Friday, November 18, 2011

Slow-motion

I want to stand still for a moment,
look at all that's passing me by.

I want to inhale the scent of blossoming roses,
intoxicate myself with the fragrance of their freshness.

I want to stare at the gleaming stars,
admire their beauty amid the darkness all around.

I want to walk into the night,
feel the solace of its tranquility.

I want to smell the grass early in the morning,
freshly moistened by the cold winter dew.

I want to dance around in the rain,
splattering and spraying the droplets of joy.

I want to play along with a child,
enjoy the life he breathes into the game.

I want to find the joy in the small things in life,
which I've lost in my pursuit of material happiness.

I want to be in slow motion for just a little while,
much of my life is to quickly pass me by.







Tuesday, September 20, 2011

The final act....

There he was on the center stage,
one last time.
He was conscious of the huge audience,
just like his first stage appearance.
The legs still didn't miss a tremble,
every time he had to face them.
Hundreds of eyes focused on his every movement,
one step wrong and they would devour him with their laughter.
The first dialogue still came with a stutter,
yet increased his confidence manifold.
He was playing the part of a melancholy man,
a man who had lost everything his life had stood for.
It should have been just another day in the office,
he had done plenty of roles of a similar type.
Yet, something was different this time round,
he could just feel it was not the same.
He was going to miss the stage,
the stares, the laughter, the applause.
He was going to miss the drama,
the lights, the music, the emotion.
The dialogues soaked with his sadness,
the expression made stronger by his emotion.
And as he spoke the last dialogue before the curtain came down,
he did not want to give into his heavy heart.
Yet, the next moment he was crying his heart out,
as the audience was standing in applause, shouting for an encore.


Thursday, May 26, 2011

Life would have been so simple....

Life would have been so simple,
if only I could be a kid once again.
Running, playing and falling all around,
loving the joy and not caring for the pain.

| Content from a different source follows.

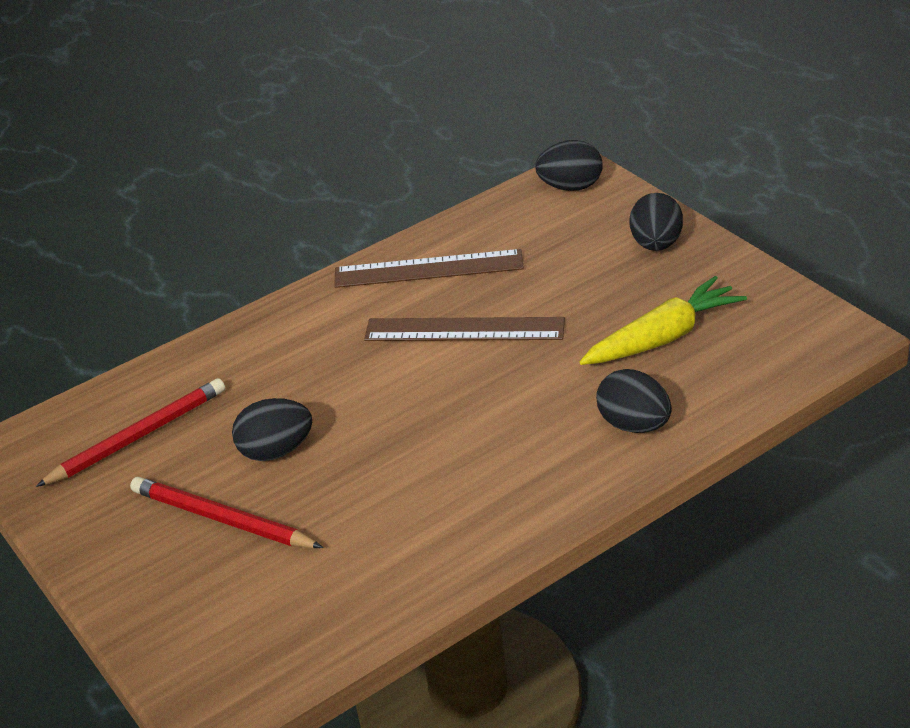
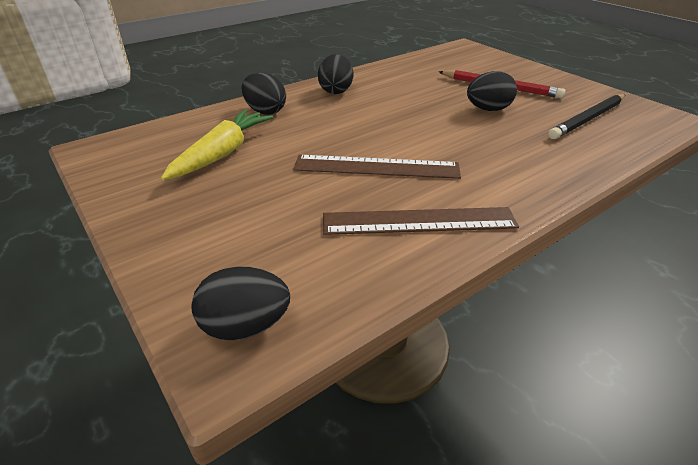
camera: 175 degrees right, 0 degrees up
(138, 437) = (588, 119): red pencil -> black pencil
(656, 244) = (182, 231): black egg -> black egg (336, 91)
(663, 337) = (222, 153): yellow carrot -> yellow carrot turned 150 degrees clockwise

Life would have been so simple,
if only I could go to school once more.
I miss the fun and frolic,
of what once appeared to be a bore.

Life would have been so simple,
if only I had my parents around me.
The care, the love, the selfless devotion,
giving me the freedom to just be.

Life would have been so simple,
if only college had never ended.
The pun, the quarrels, the fights,
yet in the end no one was left offended.

Life would have been so simple,
if only I had all my friends here.
Enjoying all the good times together,
for the world we wouldn't care.

Life would have been so simple,
if only time would not have passed by so fast.
Living each moment for an eternity,
forever I would make it last.

Life would have been so simple,
if only I could go back once again.
To the time when I used be happy the whole day,
when there was no time to waste on sorrow and pain.